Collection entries
_ _ _ _ _ _ _
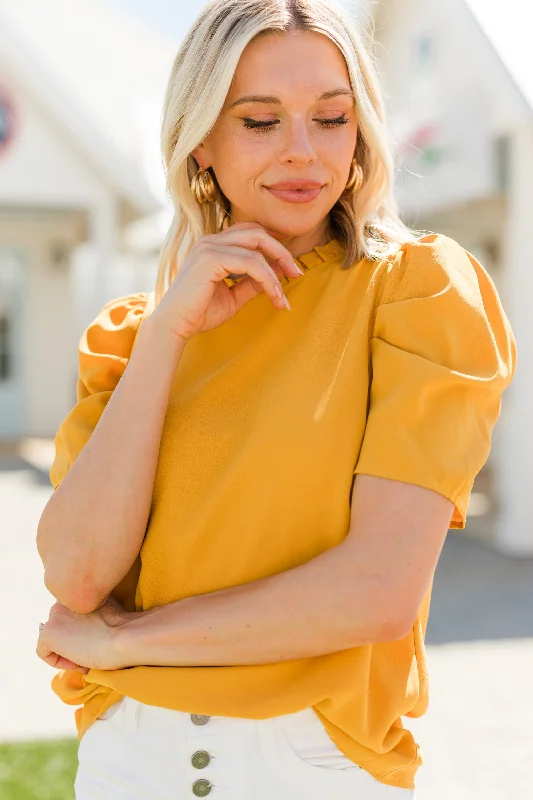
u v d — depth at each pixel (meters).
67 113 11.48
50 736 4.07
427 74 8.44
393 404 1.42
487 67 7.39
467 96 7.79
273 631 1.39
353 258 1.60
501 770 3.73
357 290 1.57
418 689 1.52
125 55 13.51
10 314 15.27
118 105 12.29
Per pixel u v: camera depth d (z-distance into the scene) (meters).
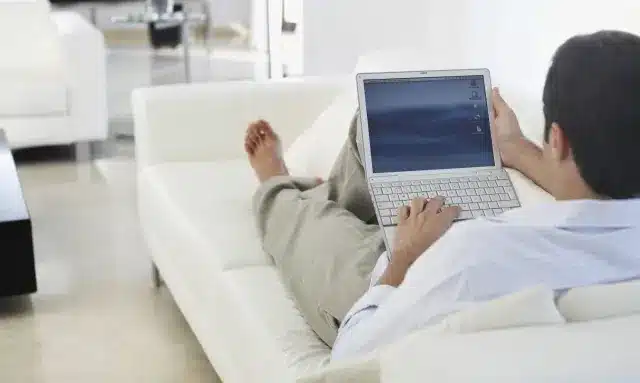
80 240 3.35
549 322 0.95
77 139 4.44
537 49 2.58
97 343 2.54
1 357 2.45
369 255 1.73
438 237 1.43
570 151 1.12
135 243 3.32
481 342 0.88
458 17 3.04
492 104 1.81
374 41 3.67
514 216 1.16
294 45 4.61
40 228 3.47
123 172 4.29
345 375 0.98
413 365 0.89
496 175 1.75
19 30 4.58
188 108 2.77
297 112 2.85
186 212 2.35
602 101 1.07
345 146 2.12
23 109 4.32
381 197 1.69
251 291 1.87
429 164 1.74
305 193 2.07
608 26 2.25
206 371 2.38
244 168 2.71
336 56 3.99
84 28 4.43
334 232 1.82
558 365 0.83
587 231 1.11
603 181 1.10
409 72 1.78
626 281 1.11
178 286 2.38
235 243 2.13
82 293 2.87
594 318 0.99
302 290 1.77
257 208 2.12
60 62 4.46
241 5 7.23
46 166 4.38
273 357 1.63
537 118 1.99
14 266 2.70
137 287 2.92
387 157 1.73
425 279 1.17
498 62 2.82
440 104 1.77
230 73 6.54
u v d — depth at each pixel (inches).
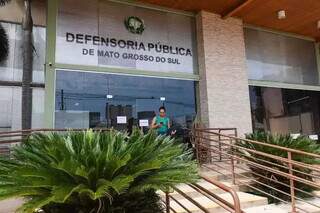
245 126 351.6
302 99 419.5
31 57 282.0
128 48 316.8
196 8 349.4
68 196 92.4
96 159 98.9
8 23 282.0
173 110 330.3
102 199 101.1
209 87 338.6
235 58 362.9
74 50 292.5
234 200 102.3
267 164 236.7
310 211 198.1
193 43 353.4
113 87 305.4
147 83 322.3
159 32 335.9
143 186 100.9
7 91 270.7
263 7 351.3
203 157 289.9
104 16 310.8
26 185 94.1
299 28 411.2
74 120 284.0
_ _ _ _ _ _ _
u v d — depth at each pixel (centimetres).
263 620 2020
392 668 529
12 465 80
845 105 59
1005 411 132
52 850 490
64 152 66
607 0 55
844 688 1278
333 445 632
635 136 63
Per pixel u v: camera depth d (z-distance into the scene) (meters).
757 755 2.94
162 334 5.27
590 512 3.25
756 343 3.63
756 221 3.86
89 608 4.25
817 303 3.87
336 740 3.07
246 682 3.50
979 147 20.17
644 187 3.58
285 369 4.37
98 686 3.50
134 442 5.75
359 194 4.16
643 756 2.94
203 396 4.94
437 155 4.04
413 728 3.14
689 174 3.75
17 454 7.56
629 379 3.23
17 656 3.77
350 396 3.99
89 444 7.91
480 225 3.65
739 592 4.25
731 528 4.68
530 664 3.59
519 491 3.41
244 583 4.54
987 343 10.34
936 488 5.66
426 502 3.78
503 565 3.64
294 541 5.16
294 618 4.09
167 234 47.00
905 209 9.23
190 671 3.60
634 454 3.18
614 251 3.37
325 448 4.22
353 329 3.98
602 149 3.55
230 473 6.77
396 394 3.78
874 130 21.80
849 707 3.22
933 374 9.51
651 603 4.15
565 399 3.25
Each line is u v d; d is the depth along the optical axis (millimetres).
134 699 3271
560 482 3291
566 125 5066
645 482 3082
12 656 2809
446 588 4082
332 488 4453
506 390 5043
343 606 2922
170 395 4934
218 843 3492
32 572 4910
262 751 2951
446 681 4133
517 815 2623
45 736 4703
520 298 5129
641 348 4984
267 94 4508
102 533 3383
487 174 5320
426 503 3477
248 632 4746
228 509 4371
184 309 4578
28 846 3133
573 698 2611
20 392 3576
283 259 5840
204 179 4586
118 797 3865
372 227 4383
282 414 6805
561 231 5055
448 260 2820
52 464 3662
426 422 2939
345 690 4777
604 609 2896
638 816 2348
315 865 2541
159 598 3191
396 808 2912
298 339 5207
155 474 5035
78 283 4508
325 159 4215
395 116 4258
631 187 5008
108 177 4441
_ _ _ _ _ _ _
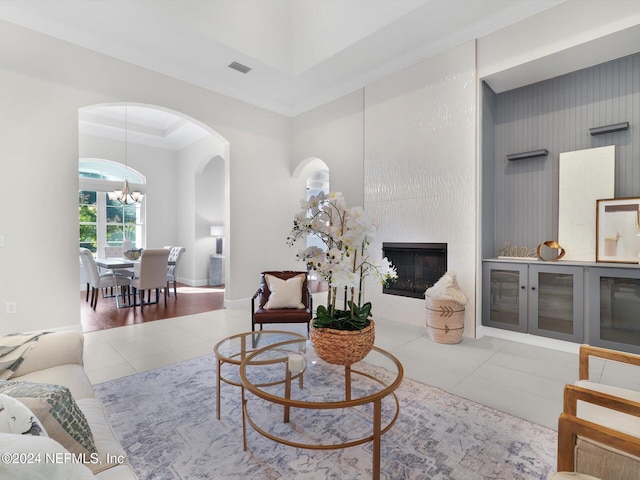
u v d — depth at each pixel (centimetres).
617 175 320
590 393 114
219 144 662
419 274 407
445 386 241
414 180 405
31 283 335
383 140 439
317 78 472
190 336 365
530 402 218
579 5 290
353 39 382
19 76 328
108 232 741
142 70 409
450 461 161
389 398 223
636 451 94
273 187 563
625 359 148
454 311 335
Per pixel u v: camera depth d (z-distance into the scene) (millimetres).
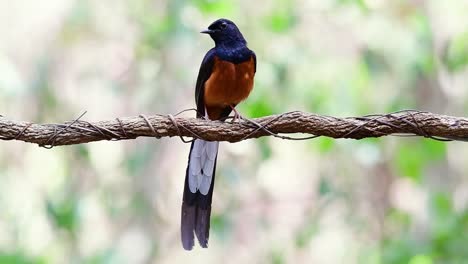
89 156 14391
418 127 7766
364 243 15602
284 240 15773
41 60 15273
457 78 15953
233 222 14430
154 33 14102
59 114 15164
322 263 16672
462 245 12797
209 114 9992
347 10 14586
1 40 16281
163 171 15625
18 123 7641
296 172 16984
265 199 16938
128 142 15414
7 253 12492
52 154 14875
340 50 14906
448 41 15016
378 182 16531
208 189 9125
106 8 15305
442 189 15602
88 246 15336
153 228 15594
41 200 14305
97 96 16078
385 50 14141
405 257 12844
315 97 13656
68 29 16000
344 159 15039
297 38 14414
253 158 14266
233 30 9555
_ _ _ _ _ _ _
● WHAT TO DO: In the entries above, find each line with the word "depth" and copy it.

● RESPONSE:
u v d — depth at each pixel (meters).
Per pixel u v: camera depth d (z-distance into the scene) (meters).
u v d — depth at each pixel (inches).
u v d — depth at each pixel (centimetres).
Per pixel u v: camera depth d (z-distance into the scene) (meters).
Each line is u v d; d is the depth along the optical axis (millimetres).
u v d — depth at each pixel (centimetres).
Per pixel u v: camera depth d (z-distance into the scene) (millimetres).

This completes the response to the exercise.